She Lives in Shame | Teen Ink

She Lives in Shame

April 29, 2012
By 0622christine BRONZE, Melbourne, Florida
0622christine BRONZE, Melbourne, Florida
2 articles 0 photos 0 comments

Eying the Modern-Day Child Sex Trade and the Lack of Efforts to End It

In the metro-Atlanta area of Georgia, an endless current of cars passes every night. Their drivers are unaware that around them, 500 underage girls are being trafficked into the sex trade every month. This industry, while illegal, is the third largest black market trade in the world and accounts for $32 billion in revenue yearly. For the traffickers of the world, money comes from forcing young girls to trade in their families and childhoods for strangers and endless nights of forced prostitution. There is a monster under the bed after all – or in the case of 1.75 million trafficked girls, in it.

Dataset entries:
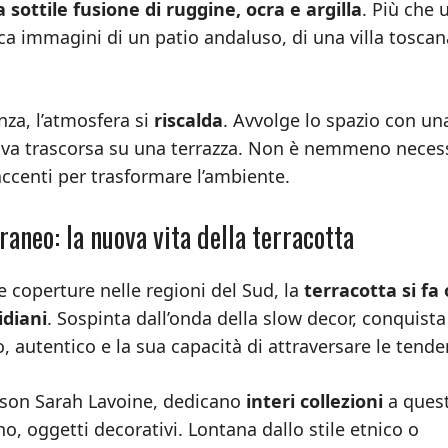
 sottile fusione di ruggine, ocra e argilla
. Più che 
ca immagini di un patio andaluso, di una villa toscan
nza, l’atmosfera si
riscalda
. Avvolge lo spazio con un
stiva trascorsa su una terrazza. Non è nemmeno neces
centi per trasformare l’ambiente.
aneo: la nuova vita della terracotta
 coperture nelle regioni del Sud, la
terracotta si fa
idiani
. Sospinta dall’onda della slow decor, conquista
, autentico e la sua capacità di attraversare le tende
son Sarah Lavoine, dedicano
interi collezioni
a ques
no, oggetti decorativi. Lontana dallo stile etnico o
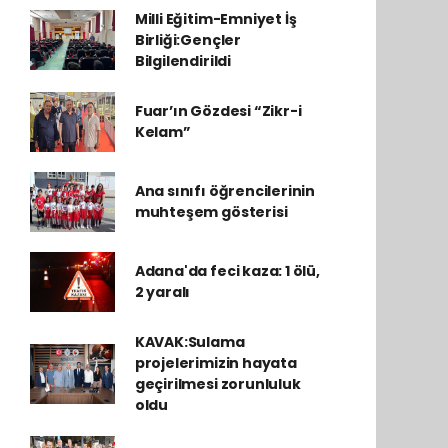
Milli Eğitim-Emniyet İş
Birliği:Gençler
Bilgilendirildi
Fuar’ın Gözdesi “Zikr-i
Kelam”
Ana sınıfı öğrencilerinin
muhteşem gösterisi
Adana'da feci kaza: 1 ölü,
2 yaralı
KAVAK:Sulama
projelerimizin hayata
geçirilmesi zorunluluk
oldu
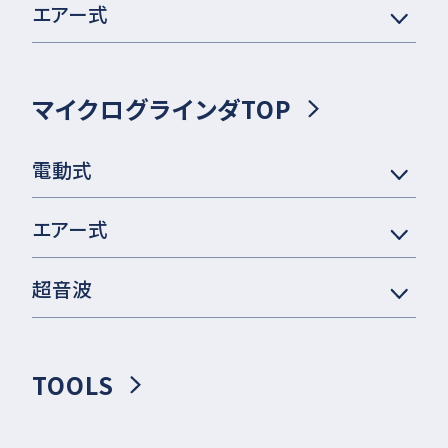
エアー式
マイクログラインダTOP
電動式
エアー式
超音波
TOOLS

---

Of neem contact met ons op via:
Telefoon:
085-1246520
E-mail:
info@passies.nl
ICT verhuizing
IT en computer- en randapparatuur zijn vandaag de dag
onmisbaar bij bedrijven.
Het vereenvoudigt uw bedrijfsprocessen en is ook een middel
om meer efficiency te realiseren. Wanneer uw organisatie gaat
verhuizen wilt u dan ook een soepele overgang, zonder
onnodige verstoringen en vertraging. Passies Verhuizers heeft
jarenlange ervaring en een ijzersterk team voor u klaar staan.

--

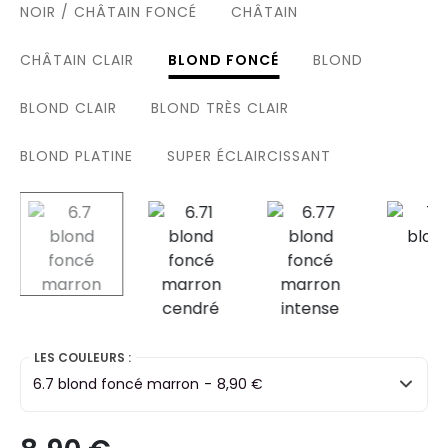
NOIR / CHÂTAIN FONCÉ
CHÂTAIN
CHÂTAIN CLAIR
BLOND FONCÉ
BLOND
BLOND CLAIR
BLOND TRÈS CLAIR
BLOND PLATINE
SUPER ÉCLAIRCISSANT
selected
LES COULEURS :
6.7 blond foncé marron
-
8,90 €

» Problem set
[1] Switch "endless" to "unceasing" in the essay on the child sex trade, and write out the span between "Eying the Modern-Day" and "girls, in it.", inclusive.
[2] Carry the essay on the child sex trade forward from its final sentence.

» Task answers
[1]
Eying the Modern-Day Child Sex Trade and the Lack of Efforts to End It

In the metro-Atlanta area of Georgia, an unceasing current of cars passes every night. Their drivers are unaware that around them, 500 underage girls are being trafficked into the sex trade every month. This industry, while illegal, is the third largest black market trade in the world and accounts for $32 billion in revenue yearly. For the traffickers of the world, money comes from forcing young girls to trade in their families and childhoods for strangers and unceasing nights of forced prostitution. There is a monster under the bed after all – or in the case of 1.75 million trafficked girls, in it.

[2]
If we do not reexamine cultural values placed on girls and begin to hold foreign governments responsible for their lack of efforts made to impede child sex trafficking, the trade will continue to fester undisturbed. We must promote education regarding all aspects of this seamy industry as well if we truly intend on halting this vile enterprise. Locally as well as globally, we must recognize that every digit represents an individual human being denied the right to their own bodies and, furthermore, their lives.

While child sex trafficking is a topic many of us avoid, whether it be fault to a lack of personal experience or simply unawareness, there is no better way to fully grasp the core of child sex trafficking than by standing in the place of these enslaved girls. This is exactly what a group of artists sought to promote in an exhibit they titled ‘Journey.’ The exhibit contains a facsimile of the bedroom belonging to a sexually enslaved young woman.

Open lipstick tubes and crumpled articles of clothing cover the floor. Against the peeling wallpaper, there’s a disheveled bed with various blood stains and above it, a board with the prices of various sex acts written in felt-tip marker. Suddenly, hydraulics beneath the bed forces the mattress to throb, depicting graphic violence.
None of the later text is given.